#### DATA SEGMENT
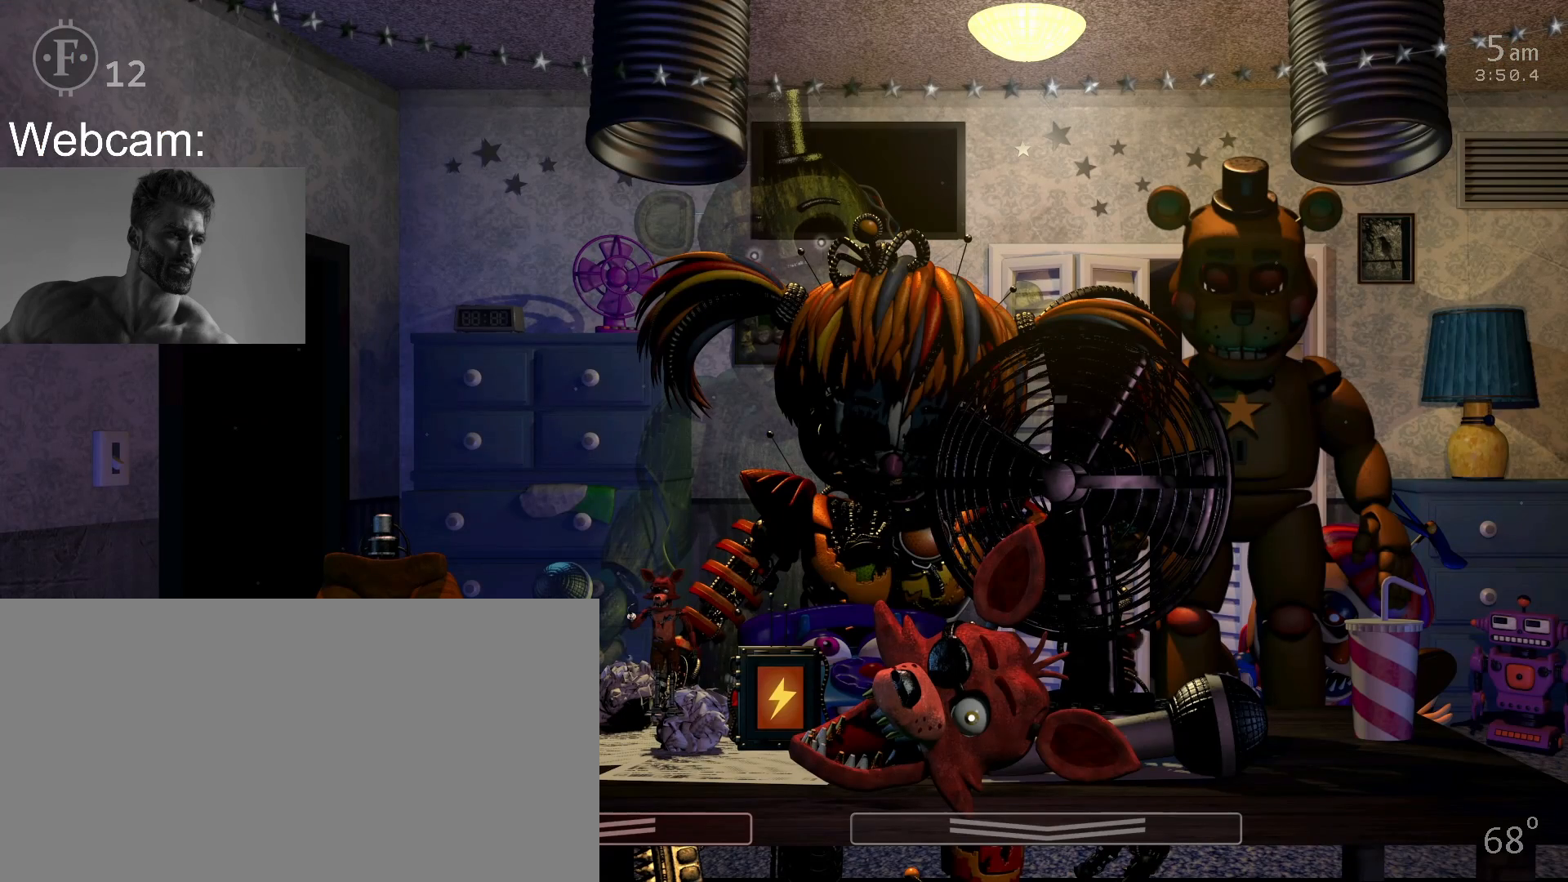
{"keys": [], "mouse": [], "events": []}
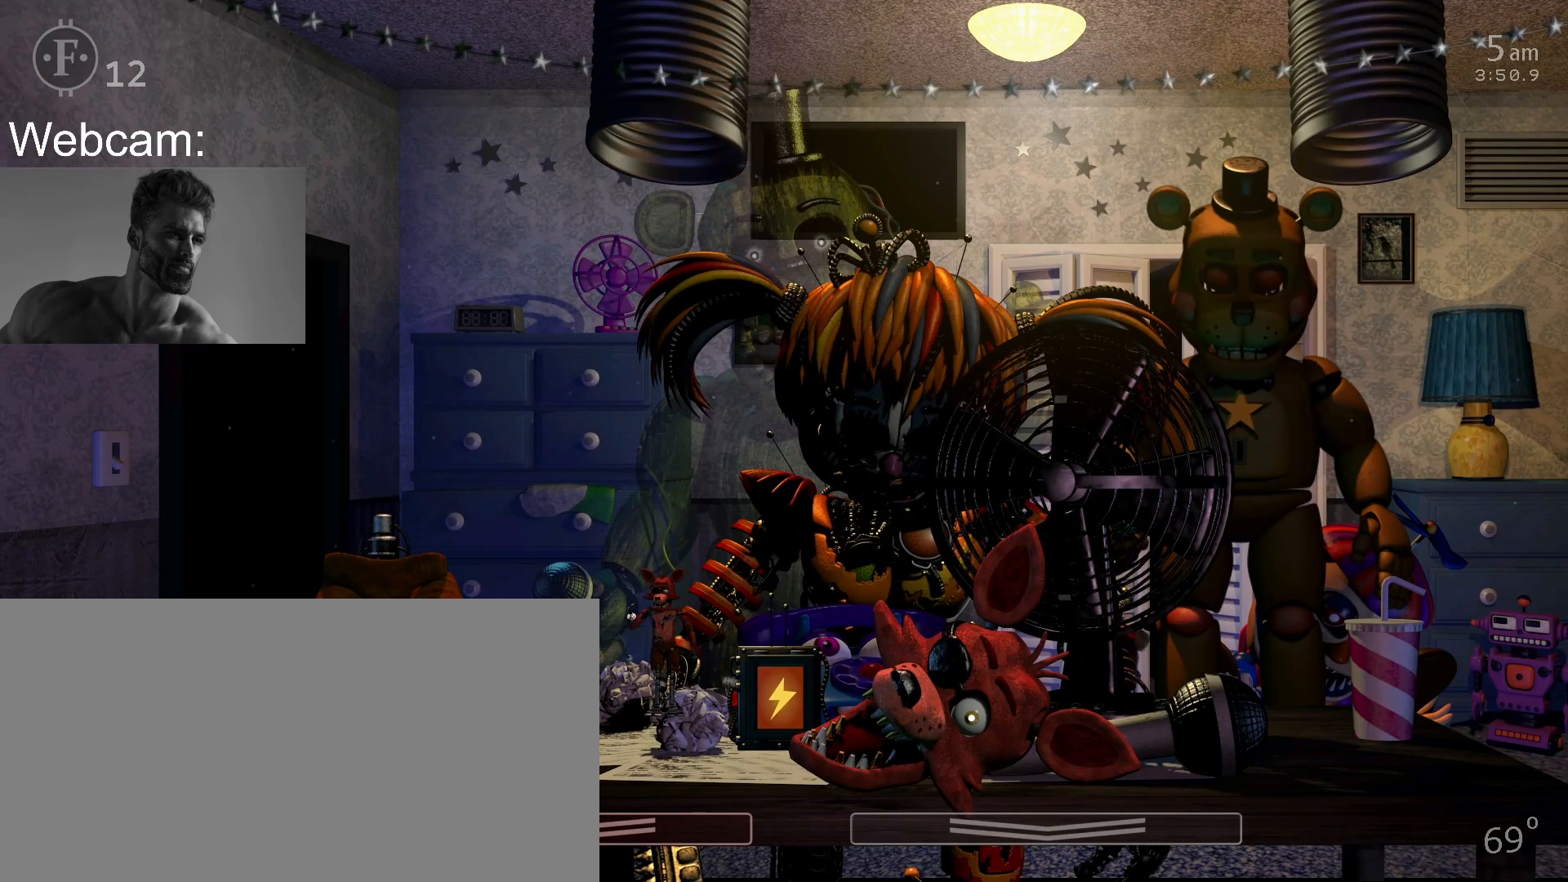
{"keys": [], "mouse": [], "events": []}
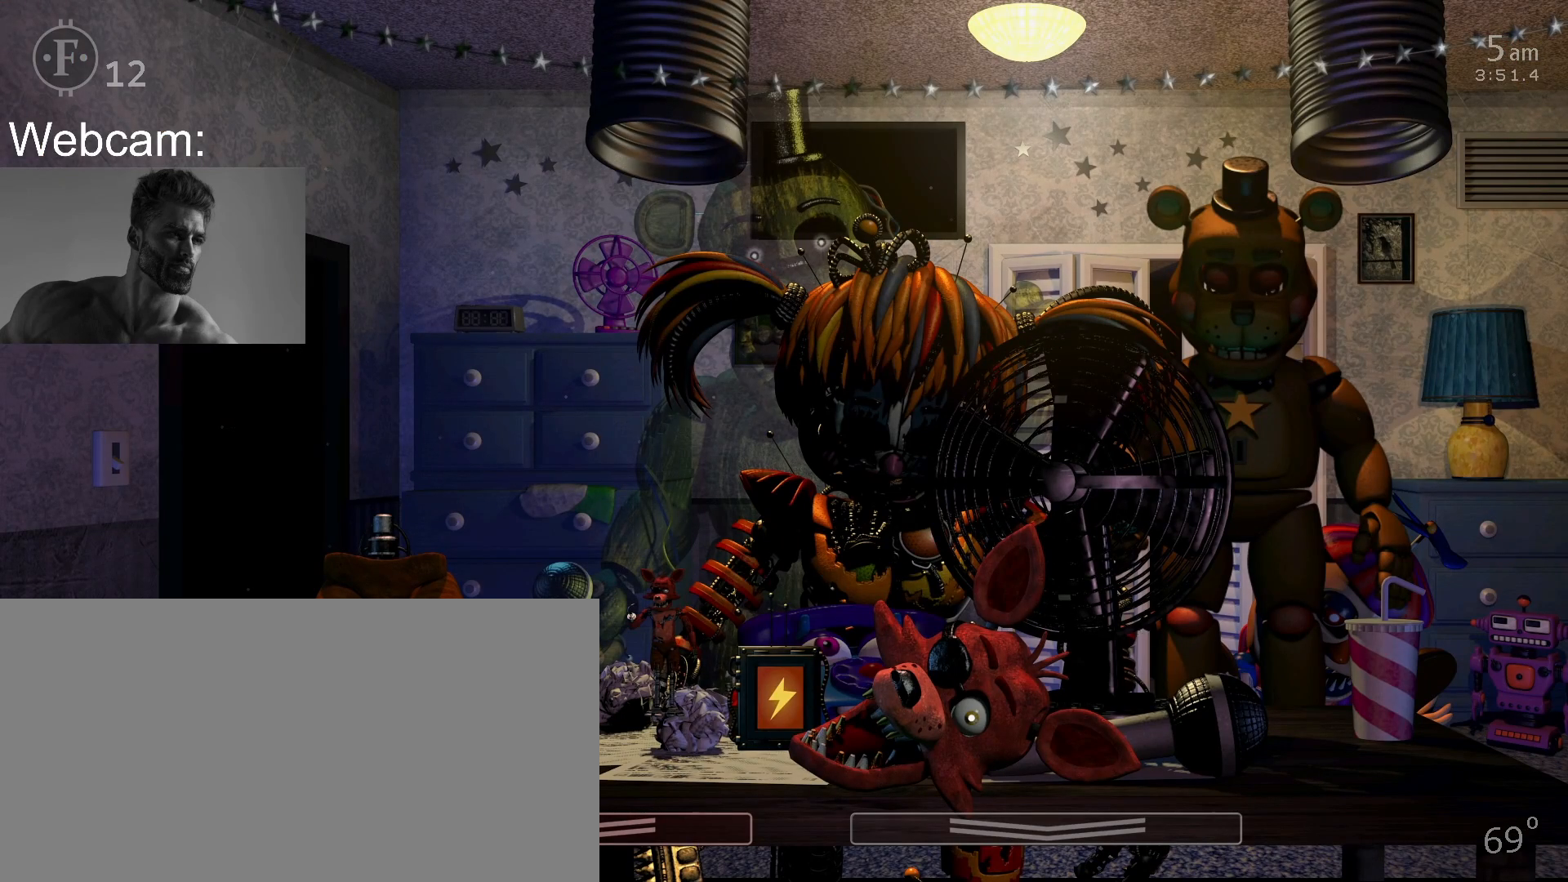
{"keys": [], "mouse": [], "events": []}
########
ACTIVITY = Print all the lines above exactly as they are, but without the pictures.

RESPONSE BELOW =
{"keys": [], "mouse": [], "events": []}
{"keys": [], "mouse": [], "events": []}
{"keys": [], "mouse": [], "events": []}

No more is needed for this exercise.